#169 Lessons from the Smarter Mobility Africa Summit

At first the idea of mobility being smart without access was my concern, however the depth and focus on the mobility space was highlighted at its core. Whether it is the launch of a Electric Vehicle (EV) road trip in South Africa, the industrial scope of the discussions from Original Equipment Manufacturers (OEM) or the start-up companies penetrating the hardware, regulatory and software sectors— the summit hosted a voice of confidence in the future. One of the key tensions worth noting has to do with educational, industrial, regulatory and infrastructural readiness against the backdrop of user needs as passengers and drivers. Some of these themes wouldn’t have surfaced without a summit of this nature, introducing key players in the market. However, most spectators and participants might ask “what will be the impact of this initiative? Is it another talk show, or will there be action?” From the event, it’s quite clear that a lot more is happening than we know; but without the right actors to receive, see and act on the opportunities then nothing will happen.

The value of electric vehicles and smart mobility

Electric vehicles have by and large become one of the biggest conversations points for the transportation industry— however, electro-mobility has leaned in more aggressively due to the rapid progression in the technology itself. EVs are drawing in more attention largely because the cost per unit in the Bill of Materials is declining, although the value of the specification underlying the materials is on the rise. Darren Chapman, a Chief Engineer at Eskom emphasizes that the industrial capacity to respond to electric vehicle energy demand if they accounted for 50% of all vehicles would only result in an 8% change in energy demand.

Are electric minibus taxis in our future?

Industrial readiness to introduce these vehicles to the market also depends on the players. Entering the vehicle manufacturing space for companies building electric minibus taxis in their first phase of business, like HALA Motors is in a different ballgame compared to those that aim to covert Internal Combustion Engine (ICE) Vehicles to EV, like EV Dynamics. However, Vuyisile Majola from the South African National Taxi Council (SANTACO) emphasized two major issues: (1) the taxi industry will own its data; protect the value of their industry to build itself and reinforce its asset base. (2) SANTACO does not consider the minibus taxi industry as “ready” for electrification because there are “basic” issues that still need to be addressed, without which conversion may not take place.

However, the value proposition of electric vehicles is much more important from a business perspective than the emotional or environmental concerns. In a meeting with a taxi industry leader prior to the event, the gentleman made it clear that “if it makes financial sense the taxi industry will be happy to transition”, especially if the bottom line improves. Furthermore, the industrial skills implications of locating factories in townships (as HALA Motors intends to), introducing new skills and curricula (as Valarie Geen from the Wits Business School highlighted) take the narrative beyond the market and into the realm of development-based-business. As the idea of asset-based community development and industrial change become part of the hidden agenda for future leaders, it seems like the electrification of the industry is well en-route.

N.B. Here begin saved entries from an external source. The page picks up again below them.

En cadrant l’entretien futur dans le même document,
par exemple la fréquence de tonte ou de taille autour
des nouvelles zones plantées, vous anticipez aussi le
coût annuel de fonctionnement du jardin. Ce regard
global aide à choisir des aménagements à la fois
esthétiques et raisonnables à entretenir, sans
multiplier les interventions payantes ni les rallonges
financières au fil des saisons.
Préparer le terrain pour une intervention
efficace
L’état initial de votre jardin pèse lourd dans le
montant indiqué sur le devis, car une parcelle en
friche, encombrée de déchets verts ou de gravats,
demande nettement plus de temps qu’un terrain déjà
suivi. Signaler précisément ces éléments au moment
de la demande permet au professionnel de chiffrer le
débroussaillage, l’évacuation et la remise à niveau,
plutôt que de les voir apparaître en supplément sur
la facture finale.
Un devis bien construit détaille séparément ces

Electromobility requires policies with an entrepreneurial spirit

It was quite clear from the onset that institutional readiness was going to be a recurring topic throughout the event. Geoffrey Brickford from the South African Cities Network presented a scenario analysis of the future of policy making in the minibus taxi industry. The report highlights tensions between proactive and reactive leadership, and somewhat inclusive and descriptive innovation. It is, in his view very difficult to move forward without a user focus, and the lack of a transport user voice is essentially a key challenge in the transport planning space. Ntsie Mathloko from AftaRobot presented a platform which shows how technology can help support drivers, commuters, marshals and associations as users of the transportation system in an integrated platform. All while the automotive industry is expanding its focus toward customer experience through electrification, connectivity and automation all within a sharing economy— these strategies are core to Mercedes Benz and BMW. Again, customer experience and user centric approaches are key to the future of smarter mobility, but is the legislative environment ready?

For the anywhere.africa team legislative framework, to enable electric freight bicycles just does not exist. These eCargo bikes carry almost 200kg at their maximum and according to Nicho Ntema enable a new township economy. Locally assembled from imported kits, and distributed within the townships these services open a new economy for the township and rural environments. However, there’s limited legislative room to enable these bikes to serve between townships because of the highway restrictions which exist by law.

At the end of the day, the future of electric vehicles and electomobilty are core conversations around Smarter Mobility, but there’s so much more to share from the sessions this week. For this post in particular, consider the idea of readiness: who should lead the way-/ government, industry, operators and or users?